## Requirement
Given the records below, would you repeat exactly the lines that begin at the one containing "apple: none [167,157,204,199]" and end at the one containing "boots: present [944,666,1052,830]", inclusive?

## Data provided
=======
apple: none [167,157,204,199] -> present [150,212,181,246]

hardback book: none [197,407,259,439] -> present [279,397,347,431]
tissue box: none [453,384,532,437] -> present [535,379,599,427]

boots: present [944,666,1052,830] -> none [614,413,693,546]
=======
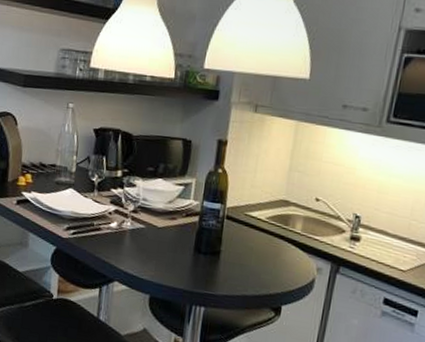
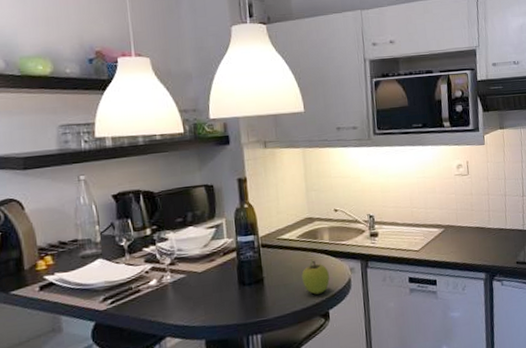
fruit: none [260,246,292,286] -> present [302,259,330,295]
=======
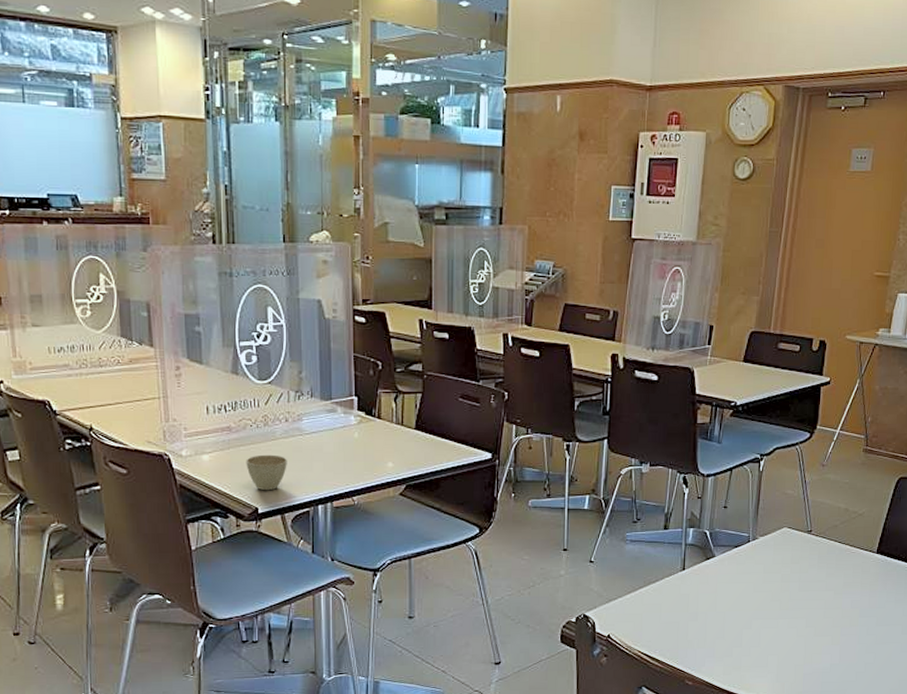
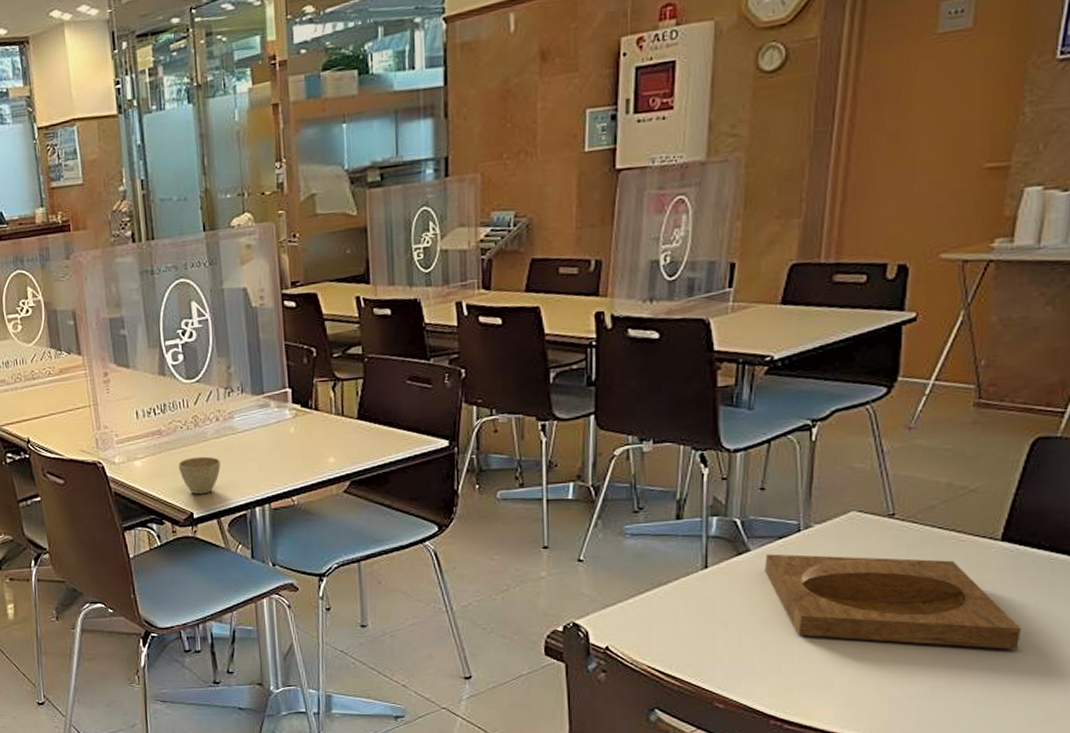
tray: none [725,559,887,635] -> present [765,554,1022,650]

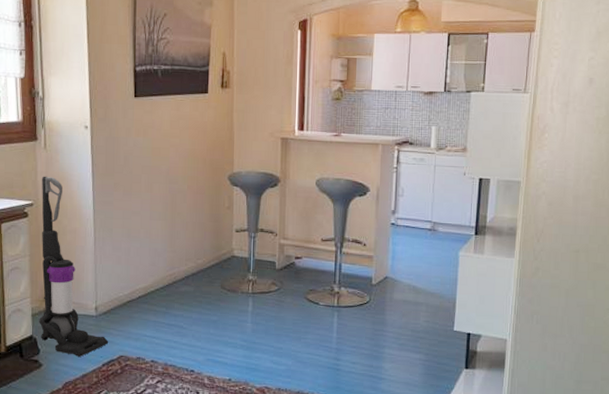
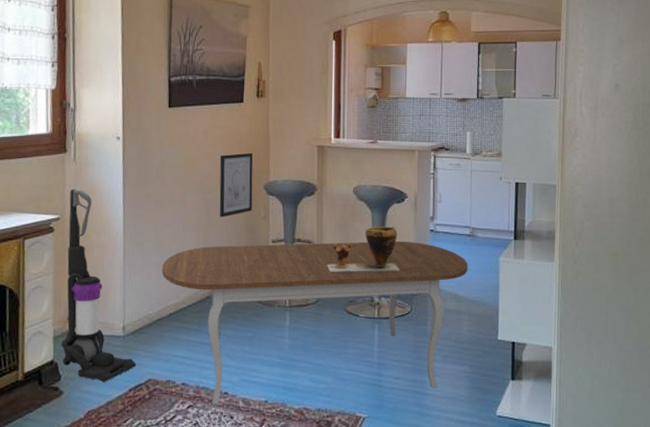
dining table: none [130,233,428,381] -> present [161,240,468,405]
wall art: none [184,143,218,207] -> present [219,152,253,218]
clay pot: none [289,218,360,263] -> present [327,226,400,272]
=======
## Answer box
apple: none [167,157,204,199] -> present [150,212,181,246]

hardback book: none [197,407,259,439] -> present [279,397,347,431]
tissue box: none [453,384,532,437] -> present [535,379,599,427]

boots: present [944,666,1052,830] -> none [614,413,693,546]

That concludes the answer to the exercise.